Marlon rappelte sich auf. Er musste zurück und Olaf sagen, dass er noch lebte. Der alte Mann hatte es nicht verdient, ihn einfach so zu verlieren.

»Vielleicht zwei oder drei Stunden«, antwortete Fynn und beobachtete ihn, wie er sich auf die wackeligen Beine stellte.

»Es kommt mir länger vor«, murmelte Marlon und war beinahe enttäuscht. Er hatte mit mehreren Tagen gerechnet. Vielleicht sogar so viele, dass die Leute vergaßen, weshalb sie ihn aus Dronar verbannt hatten.

»Haben sie dich angegriffen?«, wollte Fynn schließlich wissen und schaute ihm ungeduldig zu, wie er versuchte, sein Gleichgewicht zu finden.

»Nein«, sagte er knapp und stützte sich gegen einen Baum. Mit der anderen Hand tastete er den Bauch ab. Die Schmerzen waren vergangen. Auch die klebrige Flüssigkeit war verschwunden. Er war vollkommen unversehrt. »Den Drachen haben sie erwischt«, redete er weiter und überlegte, was ihn getroffen haben könnte, das solche Qualen verursachte. Und nun, nur wenige Stunden später, waren sie fort, als hätte es sie nie gegeben.

»Was ist dann mit dir passiert?« Fynn musterte die Stelle, die er festhielt.

»Ich erinnere mich an unglaubliche Schmerzen.

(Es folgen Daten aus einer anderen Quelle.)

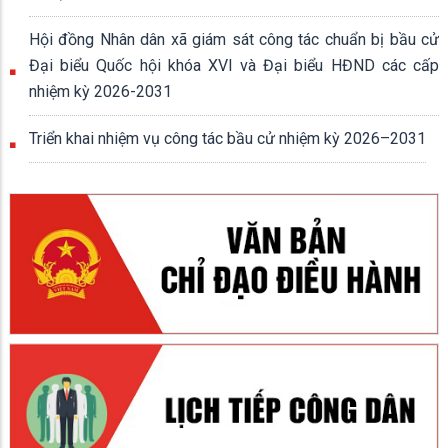
Hội đồng Nhân dân xã giám sát công tác chuẩn bị bầu cử
Đại biểu Quốc hội khóa XVI và Đại biểu HĐND các cấp
nhiệm kỳ 2026-2031
Triển khai nhiệm vụ công tác bầu cử nhiệm kỳ 2026–2031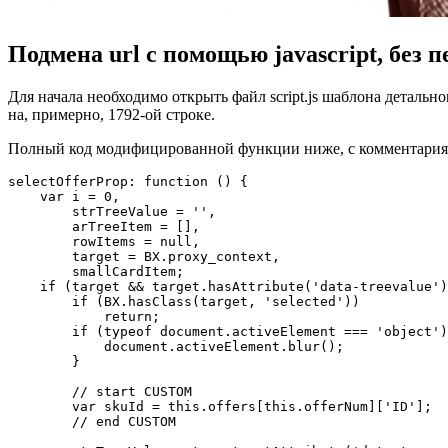
Подмена url с помощью javascript, без 
Для начала необходимо открыть файл script.js шаблона деталь
на, примерно, 1792-ой строке.
Полный код модифицированной функции ниже, с комментариям
selectOfferProp: function () {

    var i = 0,

        strTreeValue = '',

        arTreeItem = [],

        rowItems = null,

        target = BX.proxy_context,

        smallCardItem;

    if (target && target.hasAttribute('data-treevalue')
        if (BX.hasClass(target, 'selected'))

            return;

        if (typeof document.activeElement === 'object')
            document.activeElement.blur();

        }

        // start CUSTOM

        var skuId = this.offers[this.offerNum]['ID'];

        // end CUSTOM
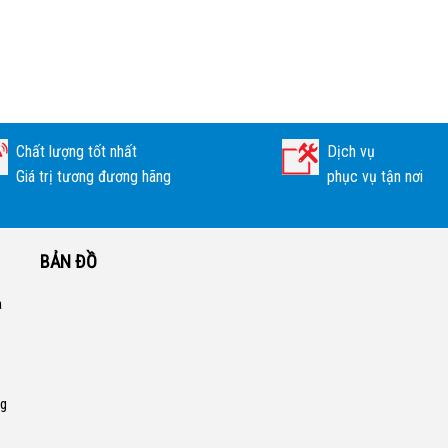
Chất lượng tốt nhất
Dịch vụ
Giá trị tương đương hãng
phục vụ tận nơi
BẢN ĐỒ
a
ng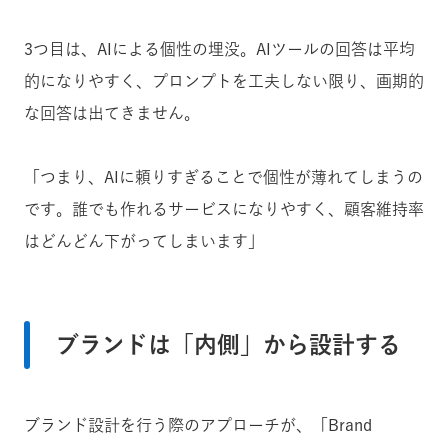
3つ目は、AIによる個性の埋没。AIツールの回答は平均
的になりやすく、プロンプトを工夫しない限り、画期的
な回答は出てきません。
「つまり、AIに頼りすぎることで個性が薄れてしまうの
です。誰でも作れるサービスになりやすく、顧客維持率
はどんどん下がってしまいます」
ブランドは「内側」から設計する
ブランド設計を行う際のアプローチが、「Brand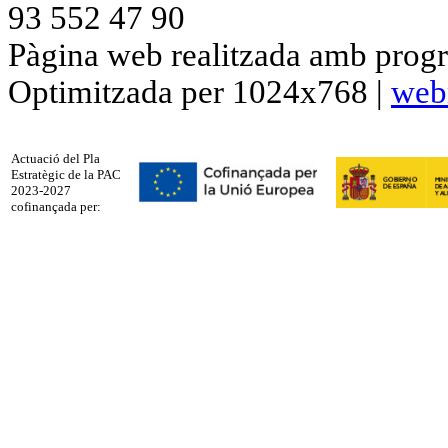
93 552 47 90
Pàgina web realitzada amb progr
Optimitzada per 1024x768 |
web
Actuació del Pla
Estratègic de la PAC
2023-2027
cofinançada per: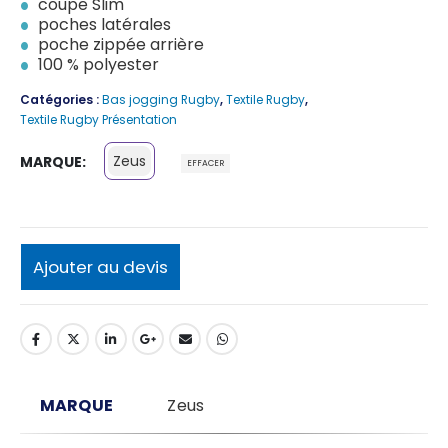
coupe Slim
poches latérales
poche zippée arrière
100 % polyester
Catégories :
Bas jogging Rugby
,
Textile Rugby
,
Textile Rugby Présentation
Zeus
MARQUE
EFFACER
Ajouter au devis
MARQUE
Zeus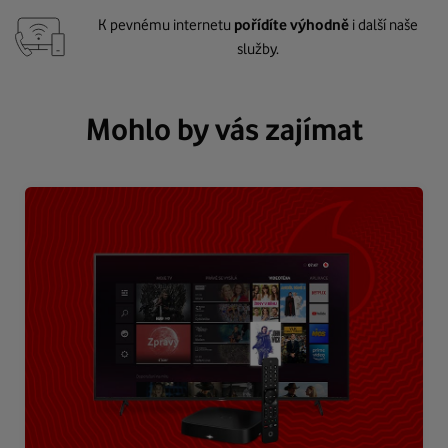
K pevnému internetu
pořídíte výhodně
i další naše
služby.
Mohlo by vás zajímat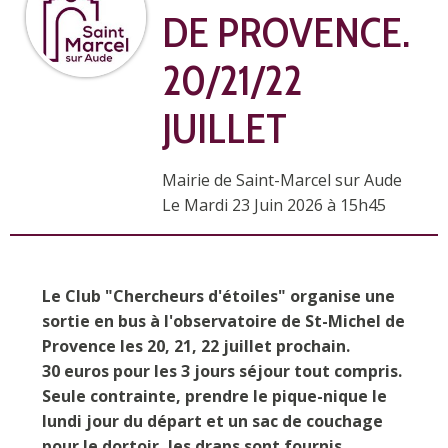
DE PROVENCE.
20/21/22
JUILLET
Mairie de Saint-Marcel sur Aude
L
e Mardi 23 Juin 2026 à 15h45
Le Club "Chercheurs d'étoiles" organise une
sortie en bus à l'observatoire de St-Michel de
Provence les 20, 21, 22 juillet prochain.
30 euros pour les 3 jours séjour tout compris.
Seule contrainte, prendre le pique-nique le
lundi jour du départ et un sac de couchage
pour le dortoir, les draps sont fournis.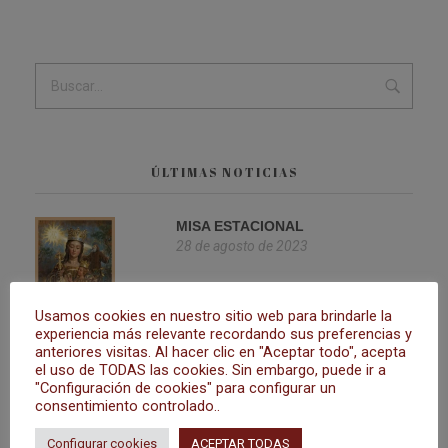
ÚLTIMAS NOTICIAS
MISA ESTACIONAL
28 de agosto de 2023
Usamos cookies en nuestro sitio web para brindarle la
experiencia más relevante recordando sus preferencias y
anteriores visitas. Al hacer clic en "Aceptar todo", acepta
SOLEMNE NOVENA
el uso de TODAS las cookies. Sin embargo, puede ir a
23 de agosto de 2023
"Configuración de cookies" para configurar un
consentimiento controlado..
Configurar cookies
ACEPTAR TODAS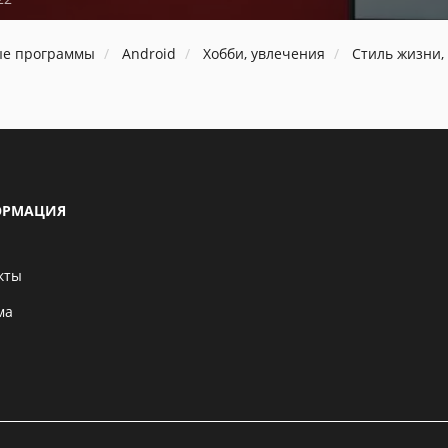
ые программы
Android
Хобби, увлечения
Стиль жизни,
РМАЦИЯ
кты
ма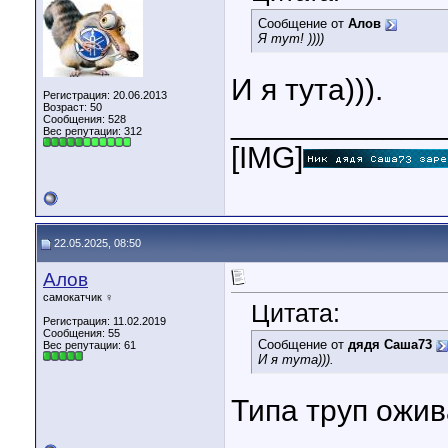
Сообщение от
Алов
Я тут! ))))
И я тута))).
Регистрация: 20.06.2013
Возраст: 50
____________
Сообщения: 528
Вес репутации:
312
[IMG]
22.05.2025, 08:50
Алов
самокатчик ♀
Цитата:
Регистрация: 11.02.2019
Сообщения: 55
Сообщение от
дядя Саша73
Вес репутации:
61
И я тута))).
Типа труп ожив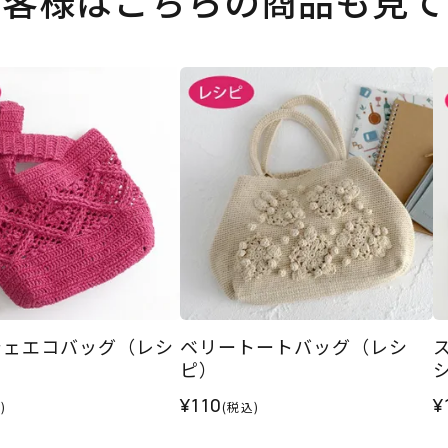
お客様はこちらの商品も見て
シェエコバッグ（レシ
ベリートートバッグ（レシ
ピ）
¥110
¥
)
(税込)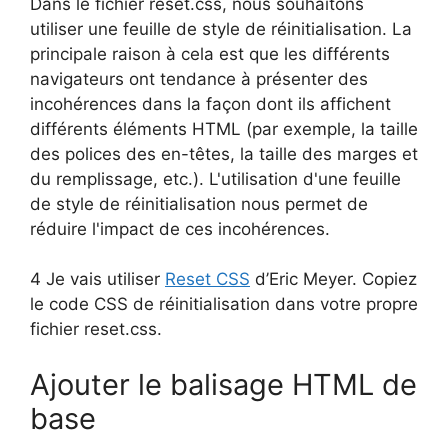
Dans le fichier reset.css, nous souhaitons
utiliser une feuille de style de réinitialisation. La
principale raison à cela est que les différents
navigateurs ont tendance à présenter des
incohérences dans la façon dont ils affichent
différents éléments HTML (par exemple, la taille
des polices des en-têtes, la taille des marges et
du remplissage, etc.). L'utilisation d'une feuille
de style de réinitialisation nous permet de
réduire l'impact de ces incohérences.
4 Je vais utiliser
Reset CSS
d’Eric Meyer. Copiez
le code CSS de réinitialisation dans votre propre
fichier reset.css.
Ajouter le balisage HTML de
base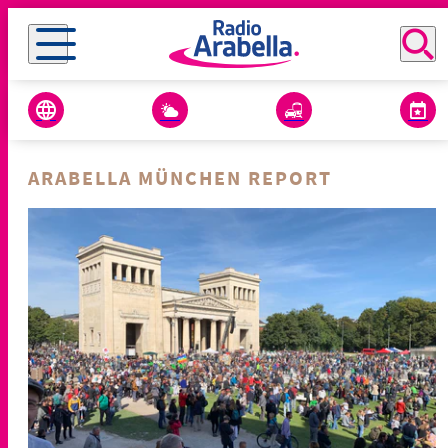
ARABELLA MÜNCHEN REPORT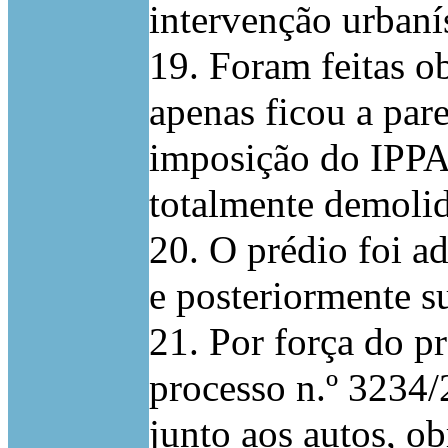
intervenção urbanís
19. Foram feitas ob
apenas ficou a par
imposição do IPPA
totalmente demolid
20. O prédio foi ad
e posteriormente s
21. Por força do p
processo n.º 3234
junto aos autos, ob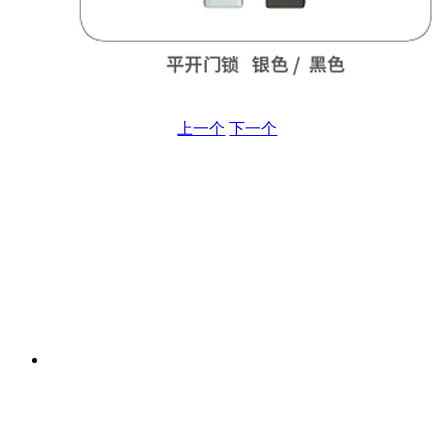
上一个
下一个
首页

Danach haben sie mich einfach hier gelassen.«

Fynn nickte überlegend, widmete seine Aufmerksamkeit dann wieder anderen Dingen. »Wo ist der Drache?«, wollte er wissen und schaute sich um, als erwartete er dessen Anwesenheit.

»Geflohen. Er sah beinahe so aus, als habe er Angst.« Marlon rief sich den verängstigten Ausdruck in seinen Augen ins Gedächtnis. Ein Blick, den er von Brak'dag Monsa nicht kannte. Weshalb sollte ein so großes, mächtiges Wesen sich vor den wenigen Menschen fürchten?